Путая мысли, рокотала под шлемом уставная скороговорка Костанди:

— …Внезапную массовую миграцию, захватив споры «полипов». На месте остались только химеры, достигшие значительных возрастных величин, и нелетающие детеныши. Направление юговосток, скорость около тысячи километров в час. Наблюдение ведет пилот Мгеладзе, экипаж гравихода — Шекирова и Даниельсен. Высылаю два гравихода, пилоты…

И в ответ — деловитым воробьиным голосом капитан Ле Зуонг:

— Да, да, мы следили телелокатором до предела видимости. Будьте осторожны, не натворите там дел, не лезьте ни в какую кашу.

«Не лезьте в кашу» — как бы не так», — посмеялась Виола.

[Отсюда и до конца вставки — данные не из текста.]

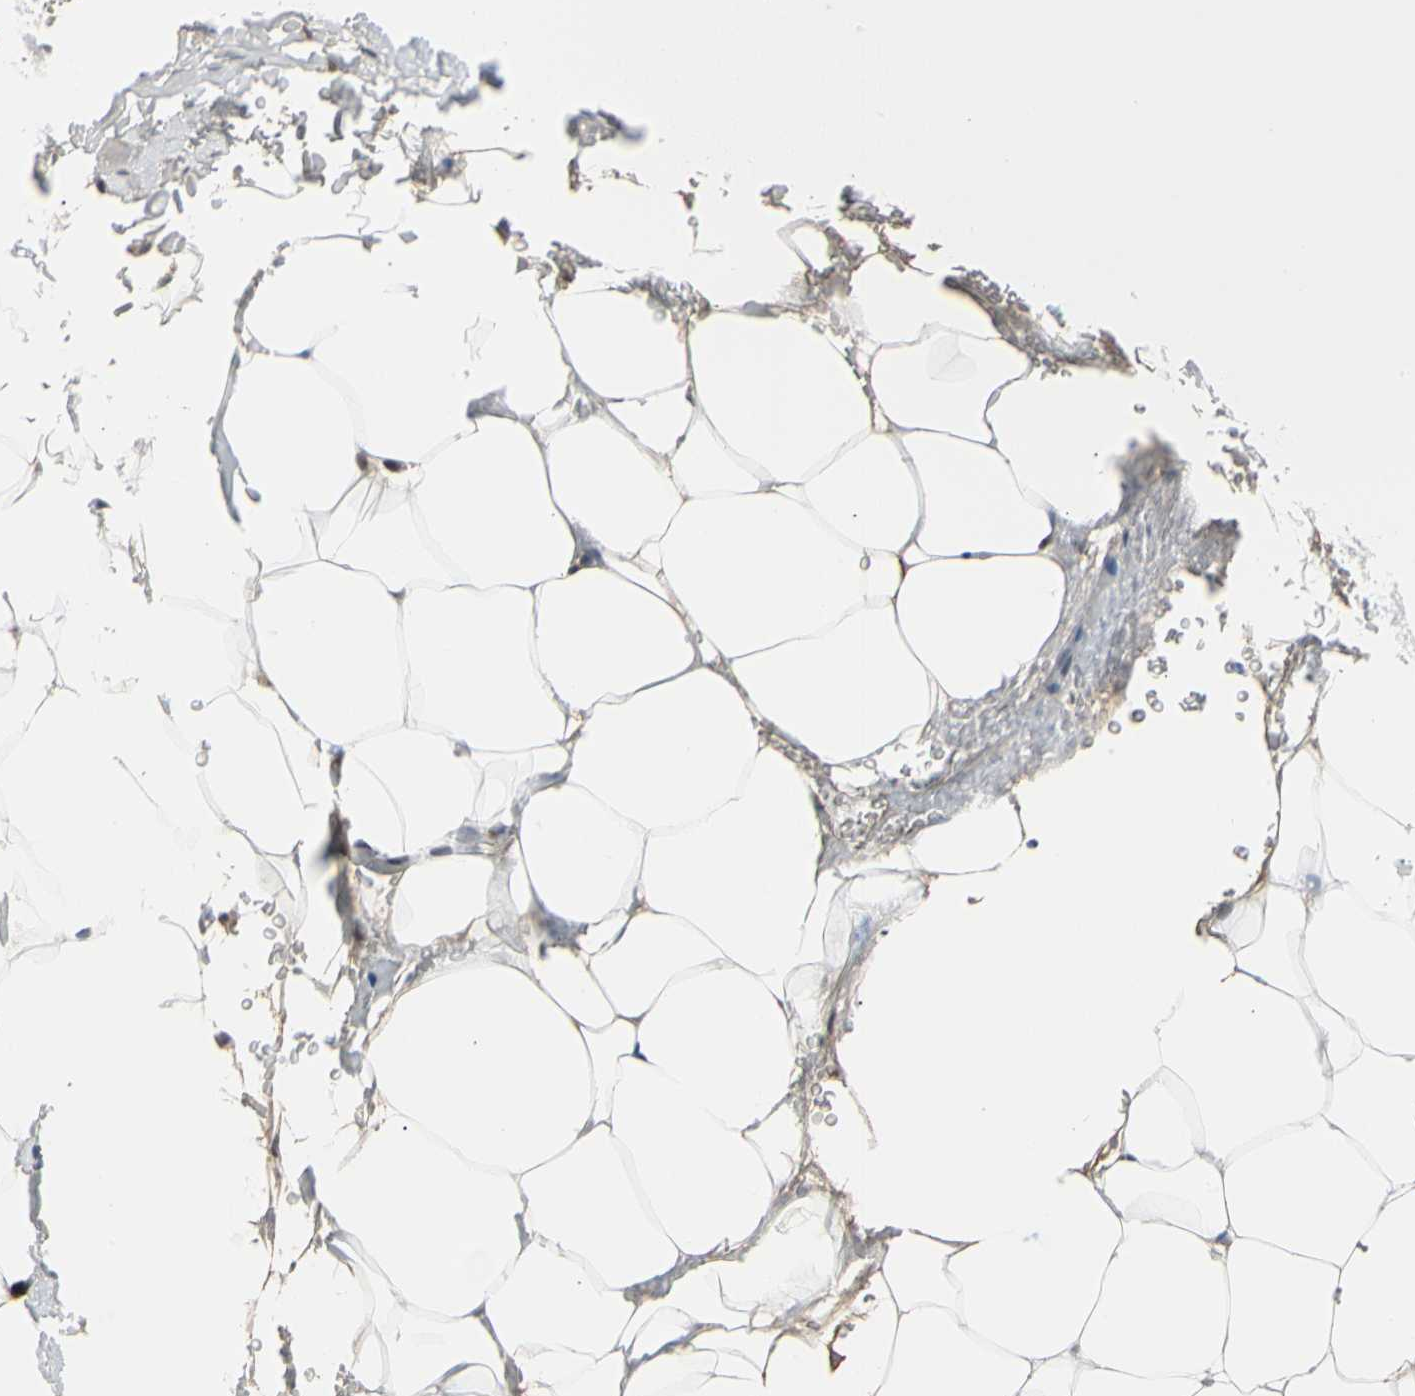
{"staining": {"intensity": "moderate", "quantity": "25%-75%", "location": "nuclear"}, "tissue": "adipose tissue", "cell_type": "Adipocytes", "image_type": "normal", "snomed": [{"axis": "morphology", "description": "Normal tissue, NOS"}, {"axis": "topography", "description": "Breast"}, {"axis": "topography", "description": "Adipose tissue"}], "caption": "This micrograph shows IHC staining of benign human adipose tissue, with medium moderate nuclear expression in about 25%-75% of adipocytes.", "gene": "FOXO3", "patient": {"sex": "female", "age": 25}}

Жизнь безудержно разбухает на дрожжах разума, крошит вдребезги самые чудовищные преграды; затопив планеты, стекает с них, и вот — в непомерную, равную смерти даль мчатся хрупкие капли жизни, предвестники вала, в котором рано или поздно утонут галактики… Сила жизни заставляет химер нести в урочный день через полматерика споры родного «леса». И она же, она, единая для всей вселенной, швырнула через тысячи световых лет осторожного старика Ле Зуонга, и наверняка не лежать старику рядом с дедами-прадедами на буддийском кладбище. Она, эта ослепительная и непобедимая сила, сделала отличным работником легкомысленную Наилю и посадила в корабль трижды заживо сгоравшего Куницына. Не лезьте в кашу! Виола вспомнила об Алексее Сидоровиче, и в каком-то уголке ее летящей души шевельнулась нежность.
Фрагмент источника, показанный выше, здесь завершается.